[Aim of the task]
Copy every line of the records below that holds the word "plastic".

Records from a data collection
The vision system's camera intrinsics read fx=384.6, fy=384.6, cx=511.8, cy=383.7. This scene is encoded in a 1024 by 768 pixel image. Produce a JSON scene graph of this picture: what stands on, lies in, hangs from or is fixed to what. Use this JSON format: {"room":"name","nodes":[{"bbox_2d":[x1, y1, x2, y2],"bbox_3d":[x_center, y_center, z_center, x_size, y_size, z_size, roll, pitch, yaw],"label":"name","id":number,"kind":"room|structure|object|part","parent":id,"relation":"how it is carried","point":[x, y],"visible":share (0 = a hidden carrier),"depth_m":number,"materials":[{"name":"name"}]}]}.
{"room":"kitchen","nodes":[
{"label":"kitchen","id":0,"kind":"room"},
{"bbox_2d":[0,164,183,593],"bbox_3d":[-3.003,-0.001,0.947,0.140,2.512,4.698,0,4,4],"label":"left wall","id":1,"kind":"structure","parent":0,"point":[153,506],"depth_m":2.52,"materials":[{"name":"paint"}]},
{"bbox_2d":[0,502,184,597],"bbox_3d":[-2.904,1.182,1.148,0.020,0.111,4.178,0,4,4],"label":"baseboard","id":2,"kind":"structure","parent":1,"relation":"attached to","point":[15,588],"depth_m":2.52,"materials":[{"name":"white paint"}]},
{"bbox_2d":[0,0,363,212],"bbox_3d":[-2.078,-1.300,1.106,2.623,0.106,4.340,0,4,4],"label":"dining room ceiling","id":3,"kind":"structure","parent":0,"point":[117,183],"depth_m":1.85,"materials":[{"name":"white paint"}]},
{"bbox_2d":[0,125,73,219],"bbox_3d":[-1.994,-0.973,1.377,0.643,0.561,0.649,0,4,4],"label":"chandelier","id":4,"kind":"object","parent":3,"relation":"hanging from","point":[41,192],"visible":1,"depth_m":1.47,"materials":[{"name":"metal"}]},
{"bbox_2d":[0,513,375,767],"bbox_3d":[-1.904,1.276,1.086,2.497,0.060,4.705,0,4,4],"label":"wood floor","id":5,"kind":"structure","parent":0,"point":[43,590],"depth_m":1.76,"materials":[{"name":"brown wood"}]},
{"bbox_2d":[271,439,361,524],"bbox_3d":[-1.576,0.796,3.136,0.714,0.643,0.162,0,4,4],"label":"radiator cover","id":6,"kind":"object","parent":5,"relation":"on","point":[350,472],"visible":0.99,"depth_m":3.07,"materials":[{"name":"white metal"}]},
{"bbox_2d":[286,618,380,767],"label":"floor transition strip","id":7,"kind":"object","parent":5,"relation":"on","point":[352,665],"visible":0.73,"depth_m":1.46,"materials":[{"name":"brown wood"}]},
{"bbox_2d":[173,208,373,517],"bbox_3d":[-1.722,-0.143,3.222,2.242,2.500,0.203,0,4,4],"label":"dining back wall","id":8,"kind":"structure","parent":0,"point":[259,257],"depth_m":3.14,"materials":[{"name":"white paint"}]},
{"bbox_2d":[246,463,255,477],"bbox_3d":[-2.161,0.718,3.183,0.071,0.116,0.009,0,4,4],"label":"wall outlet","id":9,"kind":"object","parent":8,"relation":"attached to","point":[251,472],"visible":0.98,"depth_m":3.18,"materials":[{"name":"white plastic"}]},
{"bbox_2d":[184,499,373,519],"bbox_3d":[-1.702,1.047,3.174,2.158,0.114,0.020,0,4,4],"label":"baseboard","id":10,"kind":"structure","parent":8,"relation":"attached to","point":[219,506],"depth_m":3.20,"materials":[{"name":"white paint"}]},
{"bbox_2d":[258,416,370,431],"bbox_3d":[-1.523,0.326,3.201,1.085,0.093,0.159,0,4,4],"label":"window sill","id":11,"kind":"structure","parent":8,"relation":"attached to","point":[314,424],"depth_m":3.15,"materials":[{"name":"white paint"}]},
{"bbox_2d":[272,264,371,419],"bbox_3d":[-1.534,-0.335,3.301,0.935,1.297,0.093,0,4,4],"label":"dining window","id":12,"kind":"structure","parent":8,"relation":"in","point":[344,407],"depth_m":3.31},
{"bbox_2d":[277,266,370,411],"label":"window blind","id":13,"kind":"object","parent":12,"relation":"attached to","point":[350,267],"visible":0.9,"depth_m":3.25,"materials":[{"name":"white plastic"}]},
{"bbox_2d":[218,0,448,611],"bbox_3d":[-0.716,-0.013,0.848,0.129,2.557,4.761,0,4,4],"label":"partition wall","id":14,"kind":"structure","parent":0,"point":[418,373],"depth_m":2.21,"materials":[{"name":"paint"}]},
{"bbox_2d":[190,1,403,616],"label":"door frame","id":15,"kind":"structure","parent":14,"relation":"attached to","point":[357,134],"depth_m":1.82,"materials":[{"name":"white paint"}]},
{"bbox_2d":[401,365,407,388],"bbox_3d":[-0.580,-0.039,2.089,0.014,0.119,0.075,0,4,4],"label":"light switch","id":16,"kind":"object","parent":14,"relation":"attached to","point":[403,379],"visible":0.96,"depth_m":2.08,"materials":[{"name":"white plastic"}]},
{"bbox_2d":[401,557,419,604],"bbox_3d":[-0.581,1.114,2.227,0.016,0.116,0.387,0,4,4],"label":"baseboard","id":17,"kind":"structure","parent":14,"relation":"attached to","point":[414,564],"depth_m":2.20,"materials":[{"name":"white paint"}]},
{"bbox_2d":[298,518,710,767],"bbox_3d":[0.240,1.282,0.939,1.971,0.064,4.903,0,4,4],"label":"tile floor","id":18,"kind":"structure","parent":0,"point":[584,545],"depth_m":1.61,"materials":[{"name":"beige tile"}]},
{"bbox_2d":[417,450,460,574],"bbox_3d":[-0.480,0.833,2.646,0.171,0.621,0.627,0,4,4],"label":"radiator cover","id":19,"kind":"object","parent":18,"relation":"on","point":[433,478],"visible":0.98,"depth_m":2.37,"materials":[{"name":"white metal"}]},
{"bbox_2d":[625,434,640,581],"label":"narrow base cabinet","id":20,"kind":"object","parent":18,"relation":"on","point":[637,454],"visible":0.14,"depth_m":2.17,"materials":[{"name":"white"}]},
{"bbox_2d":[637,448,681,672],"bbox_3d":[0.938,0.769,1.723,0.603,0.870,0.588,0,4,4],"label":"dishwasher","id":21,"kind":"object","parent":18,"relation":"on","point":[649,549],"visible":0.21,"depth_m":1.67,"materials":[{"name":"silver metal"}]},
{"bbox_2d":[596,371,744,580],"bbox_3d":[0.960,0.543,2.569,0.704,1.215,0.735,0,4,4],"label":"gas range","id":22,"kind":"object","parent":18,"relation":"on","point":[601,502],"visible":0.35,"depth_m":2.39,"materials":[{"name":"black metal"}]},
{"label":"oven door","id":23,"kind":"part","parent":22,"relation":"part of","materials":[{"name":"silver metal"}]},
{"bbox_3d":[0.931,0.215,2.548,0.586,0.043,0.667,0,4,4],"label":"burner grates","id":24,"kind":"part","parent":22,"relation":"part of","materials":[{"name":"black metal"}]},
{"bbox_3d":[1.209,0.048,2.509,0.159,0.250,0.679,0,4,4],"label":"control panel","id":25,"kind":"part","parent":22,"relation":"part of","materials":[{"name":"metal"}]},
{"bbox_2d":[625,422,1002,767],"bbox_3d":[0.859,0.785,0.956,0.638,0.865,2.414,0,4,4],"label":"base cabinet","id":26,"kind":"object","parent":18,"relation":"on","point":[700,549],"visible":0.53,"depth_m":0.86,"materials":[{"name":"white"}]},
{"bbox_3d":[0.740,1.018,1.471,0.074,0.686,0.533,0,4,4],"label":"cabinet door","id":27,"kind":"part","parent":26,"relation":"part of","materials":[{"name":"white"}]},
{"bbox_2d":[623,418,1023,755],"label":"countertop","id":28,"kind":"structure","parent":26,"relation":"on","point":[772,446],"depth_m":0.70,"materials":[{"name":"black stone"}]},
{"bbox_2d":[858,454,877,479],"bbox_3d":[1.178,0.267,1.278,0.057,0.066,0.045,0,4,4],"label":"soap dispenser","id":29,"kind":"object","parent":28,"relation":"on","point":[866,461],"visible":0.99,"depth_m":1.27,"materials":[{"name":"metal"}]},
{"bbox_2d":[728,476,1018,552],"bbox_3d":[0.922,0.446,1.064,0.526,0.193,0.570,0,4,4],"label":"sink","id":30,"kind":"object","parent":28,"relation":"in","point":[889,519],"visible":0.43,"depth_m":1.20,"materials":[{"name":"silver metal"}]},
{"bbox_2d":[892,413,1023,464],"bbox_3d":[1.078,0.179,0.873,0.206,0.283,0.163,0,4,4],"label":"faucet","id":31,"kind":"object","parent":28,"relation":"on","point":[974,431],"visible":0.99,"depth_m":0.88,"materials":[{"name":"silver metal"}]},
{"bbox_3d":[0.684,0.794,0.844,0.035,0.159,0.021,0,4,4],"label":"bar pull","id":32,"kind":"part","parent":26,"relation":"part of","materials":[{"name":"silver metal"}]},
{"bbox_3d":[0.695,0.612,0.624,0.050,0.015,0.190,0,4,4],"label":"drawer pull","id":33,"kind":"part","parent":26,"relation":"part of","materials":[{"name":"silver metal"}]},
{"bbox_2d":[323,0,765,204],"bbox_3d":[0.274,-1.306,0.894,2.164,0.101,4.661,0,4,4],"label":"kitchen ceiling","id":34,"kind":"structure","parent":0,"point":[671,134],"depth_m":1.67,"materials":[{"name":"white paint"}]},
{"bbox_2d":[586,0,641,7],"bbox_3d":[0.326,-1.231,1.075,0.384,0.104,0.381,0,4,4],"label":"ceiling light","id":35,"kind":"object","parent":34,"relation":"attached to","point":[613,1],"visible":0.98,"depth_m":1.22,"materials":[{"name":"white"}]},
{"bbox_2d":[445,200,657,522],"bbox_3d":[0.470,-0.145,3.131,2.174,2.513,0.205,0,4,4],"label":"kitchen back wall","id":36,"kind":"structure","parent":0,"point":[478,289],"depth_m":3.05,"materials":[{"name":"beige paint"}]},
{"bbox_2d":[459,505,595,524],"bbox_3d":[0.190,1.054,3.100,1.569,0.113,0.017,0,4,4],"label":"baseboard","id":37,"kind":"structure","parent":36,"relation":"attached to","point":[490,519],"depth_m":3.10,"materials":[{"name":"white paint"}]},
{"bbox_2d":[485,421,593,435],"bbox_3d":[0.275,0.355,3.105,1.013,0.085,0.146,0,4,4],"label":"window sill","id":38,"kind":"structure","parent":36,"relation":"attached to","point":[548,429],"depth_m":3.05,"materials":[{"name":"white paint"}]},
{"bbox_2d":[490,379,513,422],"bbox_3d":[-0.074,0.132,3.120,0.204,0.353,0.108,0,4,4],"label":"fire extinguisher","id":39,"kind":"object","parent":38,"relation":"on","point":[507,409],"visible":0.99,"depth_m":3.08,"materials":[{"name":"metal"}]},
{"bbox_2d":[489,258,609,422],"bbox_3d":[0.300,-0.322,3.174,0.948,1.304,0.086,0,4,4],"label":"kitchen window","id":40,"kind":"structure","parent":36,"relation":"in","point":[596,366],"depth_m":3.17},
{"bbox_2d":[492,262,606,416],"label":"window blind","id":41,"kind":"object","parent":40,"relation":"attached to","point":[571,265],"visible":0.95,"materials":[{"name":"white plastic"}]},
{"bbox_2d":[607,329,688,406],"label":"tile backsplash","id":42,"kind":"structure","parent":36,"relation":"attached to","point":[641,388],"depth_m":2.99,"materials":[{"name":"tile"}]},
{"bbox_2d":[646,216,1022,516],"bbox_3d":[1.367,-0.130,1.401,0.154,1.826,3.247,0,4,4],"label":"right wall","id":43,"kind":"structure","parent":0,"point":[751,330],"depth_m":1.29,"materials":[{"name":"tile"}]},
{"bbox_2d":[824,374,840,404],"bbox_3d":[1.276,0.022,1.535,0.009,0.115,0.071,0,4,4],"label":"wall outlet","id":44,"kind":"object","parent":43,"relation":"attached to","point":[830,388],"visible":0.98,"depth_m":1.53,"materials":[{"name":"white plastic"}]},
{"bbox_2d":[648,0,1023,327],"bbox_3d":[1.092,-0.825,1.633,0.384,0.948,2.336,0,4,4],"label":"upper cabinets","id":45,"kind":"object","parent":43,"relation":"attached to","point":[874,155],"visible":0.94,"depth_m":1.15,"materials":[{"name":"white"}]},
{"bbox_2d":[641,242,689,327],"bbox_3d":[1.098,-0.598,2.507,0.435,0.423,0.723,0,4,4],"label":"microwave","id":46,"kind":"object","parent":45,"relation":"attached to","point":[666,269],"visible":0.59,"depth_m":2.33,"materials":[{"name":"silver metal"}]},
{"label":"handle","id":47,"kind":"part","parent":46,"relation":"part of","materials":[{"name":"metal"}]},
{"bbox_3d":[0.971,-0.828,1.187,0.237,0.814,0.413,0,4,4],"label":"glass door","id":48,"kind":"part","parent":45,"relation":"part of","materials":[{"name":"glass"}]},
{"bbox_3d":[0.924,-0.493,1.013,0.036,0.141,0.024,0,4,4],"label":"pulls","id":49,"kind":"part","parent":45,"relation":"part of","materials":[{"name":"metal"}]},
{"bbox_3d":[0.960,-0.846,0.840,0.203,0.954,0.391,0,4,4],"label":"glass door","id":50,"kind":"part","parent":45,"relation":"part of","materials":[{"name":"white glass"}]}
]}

[Reply to the task]
{"bbox_2d":[246,463,255,477],"bbox_3d":[-2.161,0.718,3.183,0.071,0.116,0.009,0,4,4],"label":"wall outlet","id":9,"kind":"object","parent":8,"relation":"attached to","point":[251,472],"visible":0.98,"depth_m":3.18,"materials":[{"name":"white plastic"}]},
{"bbox_2d":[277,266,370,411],"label":"window blind","id":13,"kind":"object","parent":12,"relation":"attached to","point":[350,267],"visible":0.9,"depth_m":3.25,"materials":[{"name":"white plastic"}]},
{"bbox_2d":[401,365,407,388],"bbox_3d":[-0.580,-0.039,2.089,0.014,0.119,0.075,0,4,4],"label":"light switch","id":16,"kind":"object","parent":14,"relation":"attached to","point":[403,379],"visible":0.96,"depth_m":2.08,"materials":[{"name":"white plastic"}]},
{"bbox_2d":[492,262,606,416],"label":"window blind","id":41,"kind":"object","parent":40,"relation":"attached to","point":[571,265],"visible":0.95,"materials":[{"name":"white plastic"}]},
{"bbox_2d":[824,374,840,404],"bbox_3d":[1.276,0.022,1.535,0.009,0.115,0.071,0,4,4],"label":"wall outlet","id":44,"kind":"object","parent":43,"relation":"attached to","point":[830,388],"visible":0.98,"depth_m":1.53,"materials":[{"name":"white plastic"}]},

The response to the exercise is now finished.